= Beginning of Section =

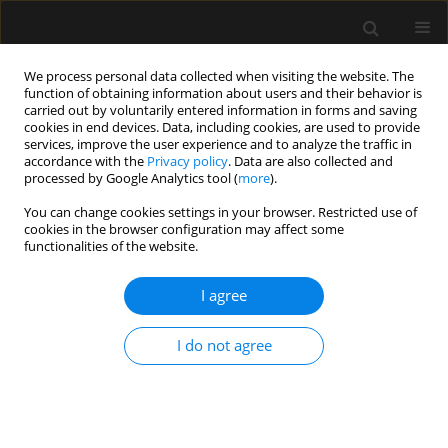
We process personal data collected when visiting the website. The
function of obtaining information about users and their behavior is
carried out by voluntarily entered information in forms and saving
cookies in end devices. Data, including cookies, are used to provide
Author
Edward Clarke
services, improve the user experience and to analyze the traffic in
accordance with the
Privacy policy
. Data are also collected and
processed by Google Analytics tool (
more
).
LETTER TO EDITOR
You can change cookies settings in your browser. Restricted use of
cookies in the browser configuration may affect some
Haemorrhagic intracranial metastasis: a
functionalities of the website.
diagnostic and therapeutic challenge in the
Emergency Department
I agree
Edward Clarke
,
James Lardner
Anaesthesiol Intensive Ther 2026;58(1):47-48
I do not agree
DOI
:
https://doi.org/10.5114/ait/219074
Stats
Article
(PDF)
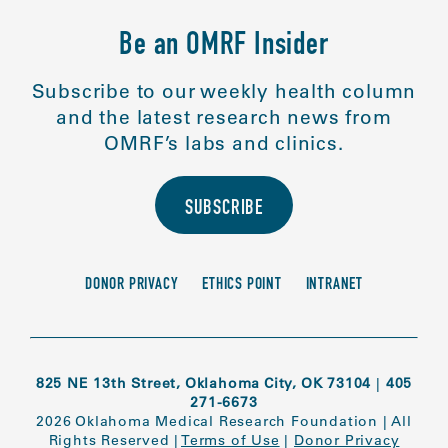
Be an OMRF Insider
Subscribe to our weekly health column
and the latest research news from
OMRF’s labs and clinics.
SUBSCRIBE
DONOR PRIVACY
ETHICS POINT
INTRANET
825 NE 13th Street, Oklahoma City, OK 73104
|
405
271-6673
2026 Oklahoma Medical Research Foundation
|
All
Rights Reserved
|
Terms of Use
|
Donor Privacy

= End of Section =

- [Task objective]:
Images should not appear in the copy; retype the listing above exactly.

- [Result below]:
We process personal data collected when visiting the website. The
function of obtaining information about users and their behavior is
carried out by voluntarily entered information in forms and saving
cookies in end devices. Data, including cookies, are used to provide
Author
Edward Clarke
services, improve the user experience and to analyze the traffic in
accordance with the
Privacy policy
. Data are also collected and
processed by Google Analytics tool (
more
).
LETTER TO EDITOR
You can change cookies settings in your browser. Restricted use of
cookies in the browser configuration may affect some
Haemorrhagic intracranial metastasis: a
functionalities of the website.
diagnostic and therapeutic challenge in the
Emergency Department
I agree
Edward Clarke
,
James Lardner
Anaesthesiol Intensive Ther 2026;58(1):47-48
I do not agree
DOI
:
https://doi.org/10.5114/ait/219074
Stats
Article
(PDF)
Be an OMRF Insider
Subscribe to our weekly health column
and the latest research news from
OMRF’s labs and clinics.
SUBSCRIBE
DONOR PRIVACY
ETHICS POINT
INTRANET
825 NE 13th Street, Oklahoma City, OK 73104
|
405
271-6673
2026 Oklahoma Medical Research Foundation
|
All
Rights Reserved
|
Terms of Use
|
Donor Privacy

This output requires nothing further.